PUSAT DATA JENDERAL BESAR HM. SOEHARTO

---

Jejak Langkah Pak Harto 13 Oktober 1965-13 Oktober 1992

♠ Dipublikasikan oleh Tim Kerja Media Cendana Nusantara ,,
Rabu, 13 Oktober 1965

Hari Rabu siang ini pangkostrad, Mayjen. Soeharto, menghadap Presiden Soekarno di Istana Merdeka untuk melaporkan tentang perkembangan keamanan setelah terjadinya peristiwa G-30-S/PKI. Kepada para wartawan Jenderal Soeharto menjelaskan bahwa tertangkapnya bekas Letkol. Untung belum berarti bahwa tugas pengamanan telah selesai. Hal ini karena masih ada beberapa pelaku yang belum tertangkap, di samping masih banyak yang berada di luar pengawasan. Ditambahkan pula oleh pangkostrad bahwa situasi keamanan di daerah-daerah telah mencapai banyak kemajuan, sebab kesatuan-kesatuan yang semula terlibat dalam petualangan G-30-S/PKI, kini telah sadar dan kembali ke jalan yang benar.

Senin,13 Oktober 1969

Sidang paripurna kabinet yang dipimpin oleh Presiden Soeharto di Istana Negara pagi ini memutuskan bahwa pemerintah akan dua bulan gaji kepada pegawai negeri, para pensiunan, dan anggota ABRI sebagai tunjangan hari raya. Pemerintah juga akan mengimpor beras untuk dapat memenuhi kebutuhan pada hari lebaran.
Dalam sidang kabinet kali ini Presiden Soeharto mengemukakan gagasan untuk meningkatkan kehidupan 400.000 rakyat Irian Barat yang masih hidup dalam keadaan terbelakang di pedalaman. Gagasan itu akan dilaksanakan dengan mengadopsi 200.000 anak-anak Irian Barat setiap tahun dan mencari ayah angkat bagi mereka. Gagasan ini dinamakan "Proyek Perikemanusiaan"

■ **Entri yang Disediakan**
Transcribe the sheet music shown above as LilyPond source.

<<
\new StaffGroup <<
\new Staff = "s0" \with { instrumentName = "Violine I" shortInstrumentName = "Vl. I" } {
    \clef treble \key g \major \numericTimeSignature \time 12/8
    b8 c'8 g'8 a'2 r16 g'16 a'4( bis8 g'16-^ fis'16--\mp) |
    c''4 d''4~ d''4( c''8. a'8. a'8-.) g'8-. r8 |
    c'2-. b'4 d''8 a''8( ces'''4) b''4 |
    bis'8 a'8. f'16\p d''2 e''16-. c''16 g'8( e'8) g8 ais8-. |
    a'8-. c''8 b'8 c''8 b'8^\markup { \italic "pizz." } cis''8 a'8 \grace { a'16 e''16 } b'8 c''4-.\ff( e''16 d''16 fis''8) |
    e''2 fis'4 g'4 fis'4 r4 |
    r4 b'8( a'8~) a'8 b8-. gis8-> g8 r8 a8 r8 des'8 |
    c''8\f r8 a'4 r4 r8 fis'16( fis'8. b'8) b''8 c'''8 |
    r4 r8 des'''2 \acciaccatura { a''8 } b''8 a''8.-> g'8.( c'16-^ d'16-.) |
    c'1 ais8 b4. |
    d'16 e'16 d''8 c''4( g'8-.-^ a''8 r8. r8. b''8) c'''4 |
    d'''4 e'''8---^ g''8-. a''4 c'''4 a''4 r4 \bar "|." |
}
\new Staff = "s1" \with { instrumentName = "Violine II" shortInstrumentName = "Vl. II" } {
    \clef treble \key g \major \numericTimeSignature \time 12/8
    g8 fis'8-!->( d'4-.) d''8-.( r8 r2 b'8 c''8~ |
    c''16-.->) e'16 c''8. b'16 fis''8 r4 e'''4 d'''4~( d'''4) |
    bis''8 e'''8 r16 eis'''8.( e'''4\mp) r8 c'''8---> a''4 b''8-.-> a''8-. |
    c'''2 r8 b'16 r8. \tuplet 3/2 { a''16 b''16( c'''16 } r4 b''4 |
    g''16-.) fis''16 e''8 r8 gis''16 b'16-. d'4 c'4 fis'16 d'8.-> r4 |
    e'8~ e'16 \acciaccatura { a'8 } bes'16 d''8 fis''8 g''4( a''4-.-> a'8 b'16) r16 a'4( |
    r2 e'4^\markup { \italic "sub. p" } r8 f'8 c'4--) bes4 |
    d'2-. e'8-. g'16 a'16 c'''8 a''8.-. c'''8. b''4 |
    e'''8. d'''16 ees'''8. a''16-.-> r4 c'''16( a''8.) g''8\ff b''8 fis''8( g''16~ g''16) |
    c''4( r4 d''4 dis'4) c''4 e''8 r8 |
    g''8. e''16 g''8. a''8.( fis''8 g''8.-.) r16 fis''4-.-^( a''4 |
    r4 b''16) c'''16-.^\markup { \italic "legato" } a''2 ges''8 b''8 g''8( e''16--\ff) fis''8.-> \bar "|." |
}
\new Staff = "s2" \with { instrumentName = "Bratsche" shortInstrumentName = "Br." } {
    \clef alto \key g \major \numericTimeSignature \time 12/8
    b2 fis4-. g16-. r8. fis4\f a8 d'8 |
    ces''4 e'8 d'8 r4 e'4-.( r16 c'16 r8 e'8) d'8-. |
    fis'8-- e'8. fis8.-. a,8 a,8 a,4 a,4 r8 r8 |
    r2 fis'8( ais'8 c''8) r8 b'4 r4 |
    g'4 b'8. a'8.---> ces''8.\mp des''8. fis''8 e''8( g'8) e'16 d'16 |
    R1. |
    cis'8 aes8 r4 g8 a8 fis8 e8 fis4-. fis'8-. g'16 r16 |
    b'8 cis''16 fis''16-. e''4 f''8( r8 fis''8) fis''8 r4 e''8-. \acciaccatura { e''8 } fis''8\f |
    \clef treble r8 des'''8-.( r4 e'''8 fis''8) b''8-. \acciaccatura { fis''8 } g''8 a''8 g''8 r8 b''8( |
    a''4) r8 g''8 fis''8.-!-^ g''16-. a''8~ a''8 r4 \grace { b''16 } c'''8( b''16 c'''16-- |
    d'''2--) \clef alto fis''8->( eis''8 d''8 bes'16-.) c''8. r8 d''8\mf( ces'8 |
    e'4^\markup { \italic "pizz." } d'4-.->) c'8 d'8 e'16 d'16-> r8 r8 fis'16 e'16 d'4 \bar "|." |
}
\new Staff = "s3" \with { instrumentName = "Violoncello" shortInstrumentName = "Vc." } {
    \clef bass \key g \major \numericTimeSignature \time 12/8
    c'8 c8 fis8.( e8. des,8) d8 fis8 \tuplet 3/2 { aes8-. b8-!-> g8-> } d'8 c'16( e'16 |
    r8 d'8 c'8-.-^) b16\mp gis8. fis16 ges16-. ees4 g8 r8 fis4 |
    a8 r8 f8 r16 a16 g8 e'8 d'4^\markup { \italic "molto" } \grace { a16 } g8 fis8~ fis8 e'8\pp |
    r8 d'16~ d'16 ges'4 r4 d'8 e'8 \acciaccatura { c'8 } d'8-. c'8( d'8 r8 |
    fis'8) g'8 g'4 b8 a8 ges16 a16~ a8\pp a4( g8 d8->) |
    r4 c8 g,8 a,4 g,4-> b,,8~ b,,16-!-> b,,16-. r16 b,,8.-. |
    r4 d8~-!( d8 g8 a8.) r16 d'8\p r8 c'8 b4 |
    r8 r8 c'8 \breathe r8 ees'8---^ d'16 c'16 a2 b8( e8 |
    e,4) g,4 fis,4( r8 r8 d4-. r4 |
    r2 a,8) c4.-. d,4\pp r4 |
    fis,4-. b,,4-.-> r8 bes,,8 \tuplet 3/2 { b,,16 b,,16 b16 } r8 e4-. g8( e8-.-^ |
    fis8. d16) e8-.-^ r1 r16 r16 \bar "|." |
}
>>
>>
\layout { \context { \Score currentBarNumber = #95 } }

■ **Latihan Tertulis 1**
Ubah bagian halaman yang dimulai dengan "Jejak Langkah Pak" dan berlanjut sampai "jalan yang benar." dengan mengganti "wartawan" menjadi "jurnalis", lalu tuliskan kembali bagian itu.
■ **Latihan Tertulis 2**
Kumpulkan setiap baris dalam entri yang memuat kata "grace" dan salin baris-baris tersebut.
Halaman dan entri di sini adalah bahan yang berdiri sendiri-sendiri.

■ **Hasil 1**
Jejak Langkah Pak Harto 13 Oktober 1965-13 Oktober 1992

♠ Dipublikasikan oleh Tim Kerja Media Cendana Nusantara ,,
Rabu, 13 Oktober 1965

Hari Rabu siang ini pangkostrad, Mayjen. Soeharto, menghadap Presiden Soekarno di Istana Merdeka untuk melaporkan tentang perkembangan keamanan setelah terjadinya peristiwa G-30-S/PKI. Kepada para jurnalis Jenderal Soeharto menjelaskan bahwa tertangkapnya bekas Letkol. Untung belum berarti bahwa tugas pengamanan telah selesai. Hal ini karena masih ada beberapa pelaku yang belum tertangkap, di samping masih banyak yang berada di luar pengawasan. Ditambahkan pula oleh pangkostrad bahwa situasi keamanan di daerah-daerah telah mencapai banyak kemajuan, sebab kesatuan-kesatuan yang semula terlibat dalam petualangan G-30-S/PKI, kini telah sadar dan kembali ke jalan yang benar.

■ **Hasil 2**
    a'8-. c''8 b'8 c''8 b'8^\markup { \italic "pizz." } cis''8 a'8 \grace { a'16 e''16 } b'8 c''4-.\ff( e''16 d''16 fis''8) |
    a''4) r8 g''8 fis''8.-!-^ g''16-. a''8~ a''8 r4 \grace { b''16 } c'''8( b''16 c'''16-- |
    a8 r8 f8 r16 a16 g8 e'8 d'4^\markup { \italic "molto" } \grace { a16 } g8 fis8~ fis8 e'8\pp |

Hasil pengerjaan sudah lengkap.